According to the information I gathered, the condition of the internees has greatly improved. The whole length of the fence has been covered with sawali to protect them from curious passers-by. They have organized themselves into groups, according to their professions or vocations, to work as electricians, mechanics, clerks, actors, couturiers, accountants, etc. Others do kitchen chores, police work, digging pits or the garbage, cutting grass, etc.

They also organized a football league with eight teams, composed of British and Spanish internees, and another for basketball, composed mostly of women.
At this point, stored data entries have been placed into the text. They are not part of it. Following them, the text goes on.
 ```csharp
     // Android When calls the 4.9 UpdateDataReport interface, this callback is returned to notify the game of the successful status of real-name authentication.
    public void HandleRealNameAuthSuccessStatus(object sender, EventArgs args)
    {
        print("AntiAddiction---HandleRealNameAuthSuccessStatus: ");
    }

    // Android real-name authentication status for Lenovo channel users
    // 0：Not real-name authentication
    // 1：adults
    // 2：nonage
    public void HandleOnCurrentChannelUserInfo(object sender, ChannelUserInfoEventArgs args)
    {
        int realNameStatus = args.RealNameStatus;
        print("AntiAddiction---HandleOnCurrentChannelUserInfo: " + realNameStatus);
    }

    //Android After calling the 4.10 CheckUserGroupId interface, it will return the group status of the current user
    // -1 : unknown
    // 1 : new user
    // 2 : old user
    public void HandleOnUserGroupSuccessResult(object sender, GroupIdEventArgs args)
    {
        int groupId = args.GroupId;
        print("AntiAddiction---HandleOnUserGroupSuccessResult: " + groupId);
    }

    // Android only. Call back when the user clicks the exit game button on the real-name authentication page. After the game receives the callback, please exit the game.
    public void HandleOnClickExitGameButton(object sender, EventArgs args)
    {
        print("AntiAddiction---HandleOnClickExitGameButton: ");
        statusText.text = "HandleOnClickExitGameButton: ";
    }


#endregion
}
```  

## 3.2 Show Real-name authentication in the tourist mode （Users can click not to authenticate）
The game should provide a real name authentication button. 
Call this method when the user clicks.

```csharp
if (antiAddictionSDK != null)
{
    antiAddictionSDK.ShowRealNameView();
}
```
The favorite seems to be indoor baseball, in which many Americans participate.

Those who have no one to receive provisions from –and they constitute the majority– are being fed by the American Red Cross. A large gas kitchen was installed for this purpose. I was told that some $4,000 a day are being spent on this. The Japanese, however, do not spend a single centavo for the internees. They alleged that this was the penalty for what the American Army did in burning supplies, notwithstanding the fact that those who did it are now in Bataan and Corregidor, fighting.

The internees also published a mimeographed newsletter three times a week –previously censored– with news about the prisoners. Of course, they are not allowed to use the telephone or the radio, nor communicate outside.

Tues. Dec. 16/41

Cecil goes to market, and I go to Pinagkaisahan to see the folks there. They are to be evacuated by the Red Cross, as it is too dangerous so close to the fort. The barrios look very deserted, houses vacant, with pigs and chickens that were left behind wandering around looking for something to eat. In the afternoon Cecil and I start an air raid shelter under the house with the help of Mr. Cruz. Willie came along with some papers to fill out. He was mistaken several times for being an enemy alien. Quite an assault on enemy aliens and fifth columnists!